There are different sorts of truth in life, from simple scientifically verifiable fact to a sort of truth so strong it serves as one of the underlying pillars to hold up reality.
“fact”
Simple, verifiable facts are the staple of life. We live based on knowing that gravity pulls us down and caffeine keeps us awake. The law of non-contradiction, that two contradictory things cannot be true at the same time, is this kind of fact. Experience teaches us these facts as we age, and they shape how we live.
Doubt them at your peril. The results of denying them are usually swift and often painful.
“truth”
The deeper truths of life, like “hurt people hurt people,” are concepts that sum up our experience and teach us important lessons. Wisdom is often characterized as an understanding of these truths.

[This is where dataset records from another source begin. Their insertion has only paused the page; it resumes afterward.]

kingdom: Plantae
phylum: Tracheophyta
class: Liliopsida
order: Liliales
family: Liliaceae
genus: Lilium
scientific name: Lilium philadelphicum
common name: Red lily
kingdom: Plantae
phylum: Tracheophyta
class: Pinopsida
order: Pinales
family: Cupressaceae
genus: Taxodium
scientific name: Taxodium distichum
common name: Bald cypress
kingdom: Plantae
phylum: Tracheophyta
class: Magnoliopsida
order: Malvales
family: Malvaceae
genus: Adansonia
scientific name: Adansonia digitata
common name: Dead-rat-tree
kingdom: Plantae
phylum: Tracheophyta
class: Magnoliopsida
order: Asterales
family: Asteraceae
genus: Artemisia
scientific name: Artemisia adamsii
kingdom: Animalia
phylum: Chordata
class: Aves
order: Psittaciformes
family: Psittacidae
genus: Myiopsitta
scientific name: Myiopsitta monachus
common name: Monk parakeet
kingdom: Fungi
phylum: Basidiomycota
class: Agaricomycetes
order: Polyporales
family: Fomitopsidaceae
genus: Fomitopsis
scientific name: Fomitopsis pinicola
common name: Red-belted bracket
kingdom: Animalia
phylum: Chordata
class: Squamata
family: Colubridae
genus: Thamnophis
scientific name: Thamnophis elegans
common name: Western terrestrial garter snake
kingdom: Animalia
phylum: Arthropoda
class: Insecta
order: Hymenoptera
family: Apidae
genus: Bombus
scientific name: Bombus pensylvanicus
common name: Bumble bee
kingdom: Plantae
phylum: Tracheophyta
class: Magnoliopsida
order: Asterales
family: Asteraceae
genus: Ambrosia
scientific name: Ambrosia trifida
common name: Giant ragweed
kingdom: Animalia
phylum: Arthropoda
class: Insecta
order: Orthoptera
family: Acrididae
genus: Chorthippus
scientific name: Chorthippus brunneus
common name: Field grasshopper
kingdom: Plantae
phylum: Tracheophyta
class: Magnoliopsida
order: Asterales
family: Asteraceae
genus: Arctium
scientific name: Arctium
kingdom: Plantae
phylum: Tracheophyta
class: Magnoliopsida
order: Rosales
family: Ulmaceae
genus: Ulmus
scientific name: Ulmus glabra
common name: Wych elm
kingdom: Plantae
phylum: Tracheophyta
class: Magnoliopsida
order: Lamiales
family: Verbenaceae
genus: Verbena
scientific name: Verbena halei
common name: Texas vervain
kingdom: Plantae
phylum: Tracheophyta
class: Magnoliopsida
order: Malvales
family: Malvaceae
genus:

Truth of this sort may have a valid point to make, as “hurt people hurt people” does, but they’re not usually true clear through. (For example, I’ve found that hurt people who learn to deal with their hurt are the best suited to teach the rest of us how not to hurt others in the first place. Hurt people do not always hurt other people.)
This sort of truth is often the deepest sort people encounter in life. Half-valid characterizations of reality that, while they may provide something of a roadmap for life, don’t really approach the meaning of life or the purpose behind everything.
“Truth”
The highest kind of truth that I’ve encountered, other than the person of Christ Himself, is the kind that can’t be reduced to pithy sayings or quotable quotes, but which is so critical and central to human experience that people spend their entire lives striving to communicate just one such truth to those around them.
The best example is the structure of a house. Though it is covered by walls, it may still be felt in places, where the walls are more solid, and less easily bowed or shifted. In places, it is left bare, like the rafters and columns in a cathedral, cut and polished to perfection. So it is with this world–there is an underlying framework to reality that supports its structure and defines its shape.
Great works of literature and poetry have been written about this sort of truth and may or may not manage to communicate it. Christ taught some of it in parables, knowing that the only way to really illuminate this sort of truth is by the Spirit. Even if it could be broken down into a few words and spoken plainly, the meaning and reality behind it would be entirely closed to someone whose eyes were not opened to it by God Himself.
This is the sort of truth around which reality orients itself. Like the structure inside the walls of a house, it undergirds reality itself and holds it up. This sort of truth never contradicts itself or fails to bear out.
When I see it, I am reminded of Hebrews 1:3, which says, “The Son is the radiance of God’s glory and the exact representation of his being, sustaining all things by his powerful word…”
Looked at from the proper vantage, all of reality is a spectrum of truth that coalesces into the person of Christ, who is also the definition of reality and of being.